In contrast, machine learning is something of a solo pursuit, with an algorithm aiming to solve an entire problem in one go on its own, removing artists from the creative or technical process.
For artists to ever buy-in to machine learning tools, they need to be developed in a way which includes artist input. This isn’t only necessary for placating artists and giving them a sense of control: it’s a requirement if the algorithm is to learn from its mistakes and correct future errors.
This last point has two key challenges: how to design tools that allow for artist interaction, and how to enable ML networks to learn from and act on the feedback of those artists.
Most ML research to date removes the artist from the loop. If user interaction is included at all, it is limited.
As mentioned previously, it’s difficult to update ML algorithms in VFX tools due to the gap between research and deployment environments.
Feed-forward or inference-only ML models can’t easily capture updates natively within post-production software.
Bridging this gap is vital to developing the next generation of truly useful and artist-focused ML-based tools.
SmartROTO
As mentioned previously, one of Foundry’s new R&D projects, SmartROTO, aims to address some of the challenges we’ve looked at in this article.

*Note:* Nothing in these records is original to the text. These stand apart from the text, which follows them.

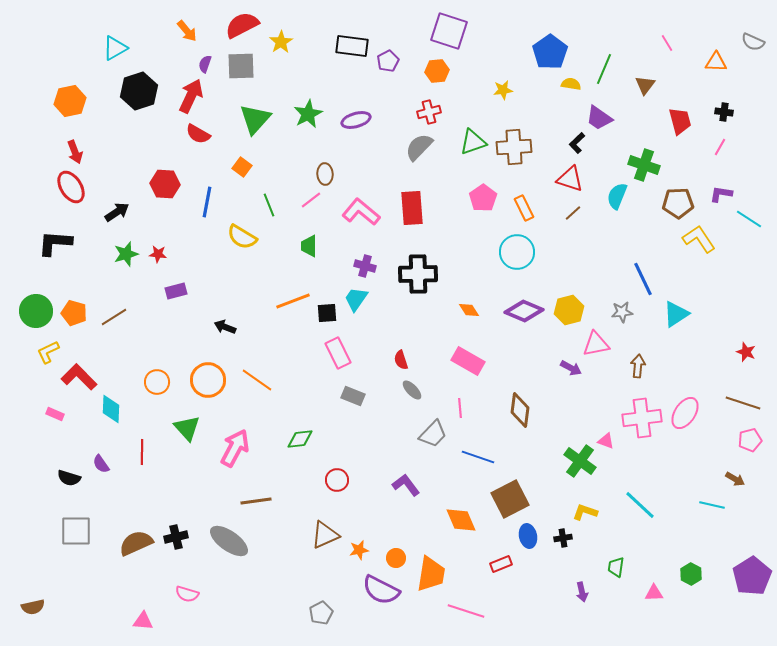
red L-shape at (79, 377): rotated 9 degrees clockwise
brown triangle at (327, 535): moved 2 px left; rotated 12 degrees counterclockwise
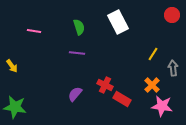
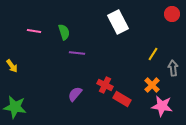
red circle: moved 1 px up
green semicircle: moved 15 px left, 5 px down
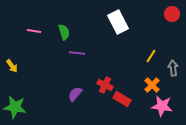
yellow line: moved 2 px left, 2 px down
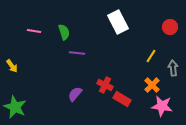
red circle: moved 2 px left, 13 px down
green star: rotated 15 degrees clockwise
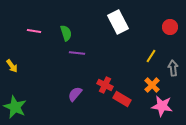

Its aim is to investigate and design intelligent tools for high-end rotoscoping of live action footage.
The sharing of data sets is also a huge issue as we’ve discussed, so a significant part of the project will be dedicated to examining the sharing of machine learning networks and datasets.
Anybody familiar with the VFX industry will be aware of how time-consuming, manual and largely non-creative rotoscoping is. The tools developed in SmartROTO will use machine learning to create a step change in rotoscoping technology.
These new tools will minimize the interaction required by the rotoscoping artist, while retaining a familiar and intuitive user experience.
Ultimately, the aim is to bring significant savings to the VFX industry, a new plugin for Nuke, and new ways to share training datasets. Watch this space!